Dataset entries:

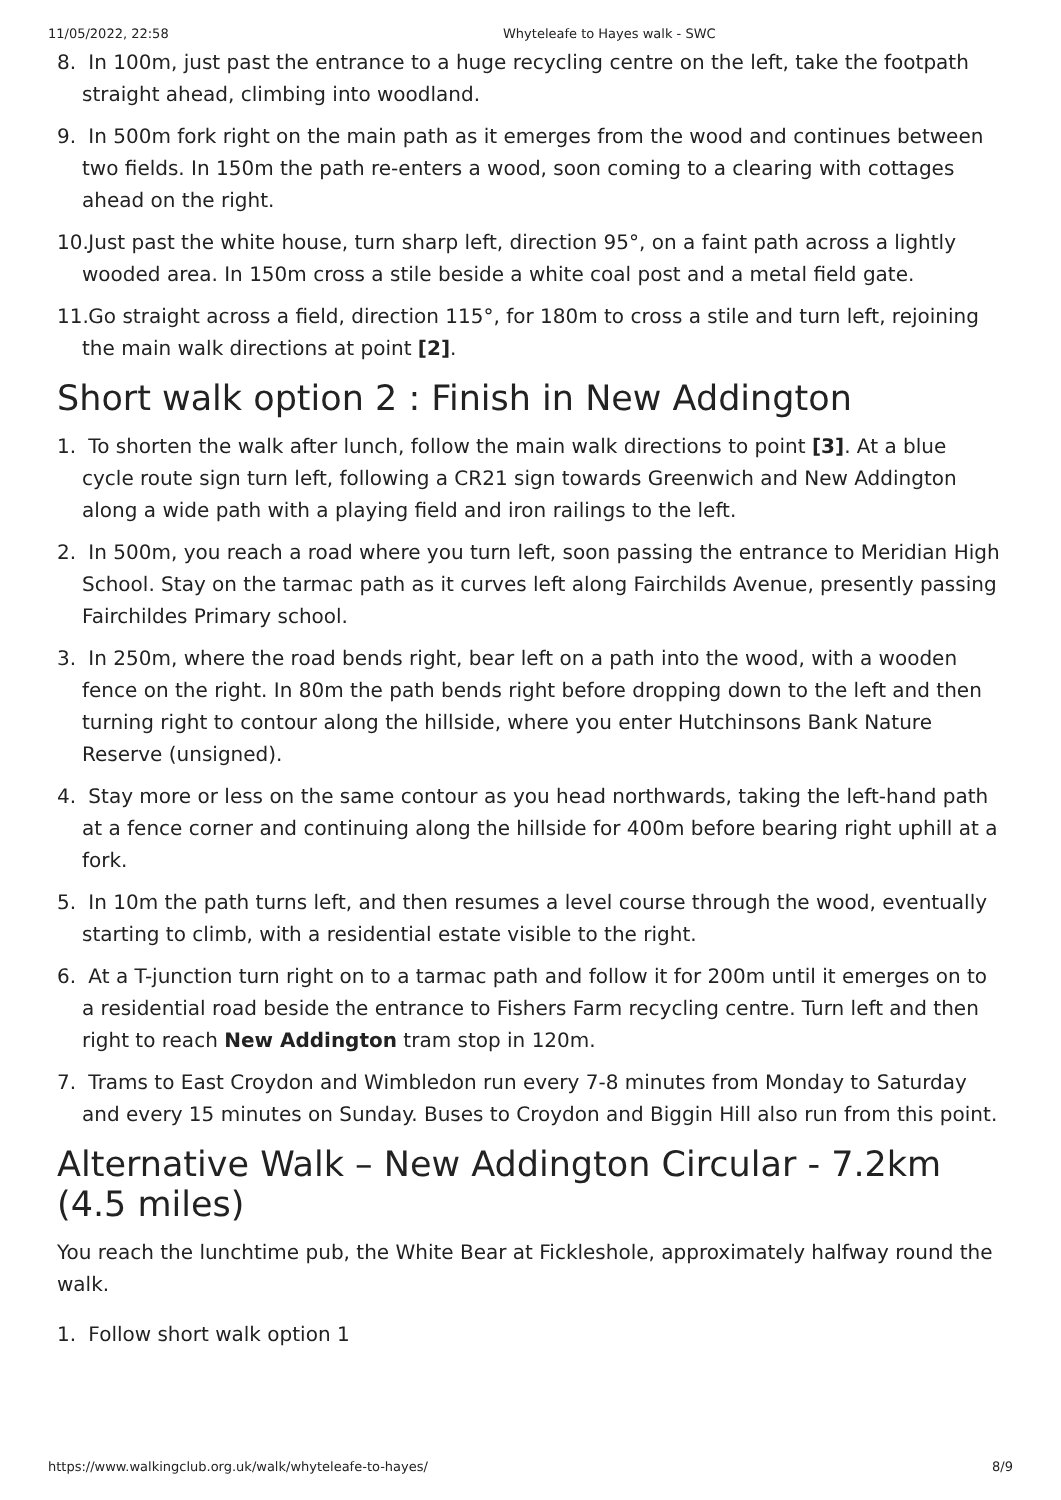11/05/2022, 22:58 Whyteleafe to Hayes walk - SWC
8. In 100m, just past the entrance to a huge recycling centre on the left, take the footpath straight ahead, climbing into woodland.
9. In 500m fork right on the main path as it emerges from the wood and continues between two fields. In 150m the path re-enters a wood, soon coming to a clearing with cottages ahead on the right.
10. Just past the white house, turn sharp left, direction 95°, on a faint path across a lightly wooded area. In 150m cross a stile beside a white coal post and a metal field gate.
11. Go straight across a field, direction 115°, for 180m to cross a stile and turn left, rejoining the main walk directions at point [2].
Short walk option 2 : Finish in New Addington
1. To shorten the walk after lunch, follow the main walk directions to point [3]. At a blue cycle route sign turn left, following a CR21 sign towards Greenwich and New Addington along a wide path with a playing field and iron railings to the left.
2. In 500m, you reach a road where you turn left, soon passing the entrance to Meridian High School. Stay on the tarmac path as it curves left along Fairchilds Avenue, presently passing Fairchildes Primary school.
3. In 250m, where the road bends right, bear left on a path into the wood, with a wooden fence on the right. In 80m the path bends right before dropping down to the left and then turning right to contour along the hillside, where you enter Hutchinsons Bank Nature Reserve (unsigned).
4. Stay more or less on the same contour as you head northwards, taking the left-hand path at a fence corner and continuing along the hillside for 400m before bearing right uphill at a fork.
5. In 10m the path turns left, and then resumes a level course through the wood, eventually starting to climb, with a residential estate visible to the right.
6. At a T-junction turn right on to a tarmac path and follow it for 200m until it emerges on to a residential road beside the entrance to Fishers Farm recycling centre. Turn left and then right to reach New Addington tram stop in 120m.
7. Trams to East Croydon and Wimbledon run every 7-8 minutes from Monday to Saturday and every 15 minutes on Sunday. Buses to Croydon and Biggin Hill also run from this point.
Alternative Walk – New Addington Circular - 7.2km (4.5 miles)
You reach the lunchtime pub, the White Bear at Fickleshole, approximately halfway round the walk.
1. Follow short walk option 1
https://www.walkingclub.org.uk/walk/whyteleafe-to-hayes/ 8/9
* * *
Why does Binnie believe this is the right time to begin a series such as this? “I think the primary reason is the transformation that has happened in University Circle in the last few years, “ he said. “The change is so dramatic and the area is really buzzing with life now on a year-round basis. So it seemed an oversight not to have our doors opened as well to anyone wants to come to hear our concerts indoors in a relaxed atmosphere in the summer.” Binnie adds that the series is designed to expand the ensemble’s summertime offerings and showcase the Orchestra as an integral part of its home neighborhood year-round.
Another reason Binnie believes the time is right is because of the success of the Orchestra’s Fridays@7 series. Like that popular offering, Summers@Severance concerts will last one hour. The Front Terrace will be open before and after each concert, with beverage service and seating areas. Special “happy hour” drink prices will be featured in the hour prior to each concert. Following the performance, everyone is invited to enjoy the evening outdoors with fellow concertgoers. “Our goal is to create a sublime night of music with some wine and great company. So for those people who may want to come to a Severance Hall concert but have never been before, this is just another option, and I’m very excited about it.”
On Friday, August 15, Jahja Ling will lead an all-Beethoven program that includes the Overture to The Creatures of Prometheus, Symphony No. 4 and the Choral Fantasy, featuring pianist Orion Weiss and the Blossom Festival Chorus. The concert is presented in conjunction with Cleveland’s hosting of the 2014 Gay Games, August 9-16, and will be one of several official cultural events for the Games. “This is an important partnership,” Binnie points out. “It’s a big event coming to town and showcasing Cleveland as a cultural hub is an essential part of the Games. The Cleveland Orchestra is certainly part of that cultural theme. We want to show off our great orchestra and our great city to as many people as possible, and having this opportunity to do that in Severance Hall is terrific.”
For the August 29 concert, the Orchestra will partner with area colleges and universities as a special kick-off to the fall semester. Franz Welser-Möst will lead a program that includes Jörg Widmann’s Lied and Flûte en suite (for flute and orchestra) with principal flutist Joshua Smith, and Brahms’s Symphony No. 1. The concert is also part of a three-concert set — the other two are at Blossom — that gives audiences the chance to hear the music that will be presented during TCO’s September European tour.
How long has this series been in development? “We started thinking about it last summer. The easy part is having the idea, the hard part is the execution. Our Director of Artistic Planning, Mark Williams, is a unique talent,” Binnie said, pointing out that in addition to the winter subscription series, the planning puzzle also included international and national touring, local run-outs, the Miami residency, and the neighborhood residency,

## Exercise
If a picture sits between the line containing "11/05/2022, 22:58 Whyteleafe" and the line containing "10. Just past", leave it out, and return the lines of that range above exactly, both ends included.

## Written reply
11/05/2022, 22:58 Whyteleafe to Hayes walk - SWC
8. In 100m, just past the entrance to a huge recycling centre on the left, take the footpath straight ahead, climbing into woodland.
9. In 500m fork right on the main path as it emerges from the wood and continues between two fields. In 150m the path re-enters a wood, soon coming to a clearing with cottages ahead on the right.
10. Just past the white house, turn sharp left, direction 95°, on a faint path across a lightly wooded area. In 150m cross a stile beside a white coal post and a metal field gate.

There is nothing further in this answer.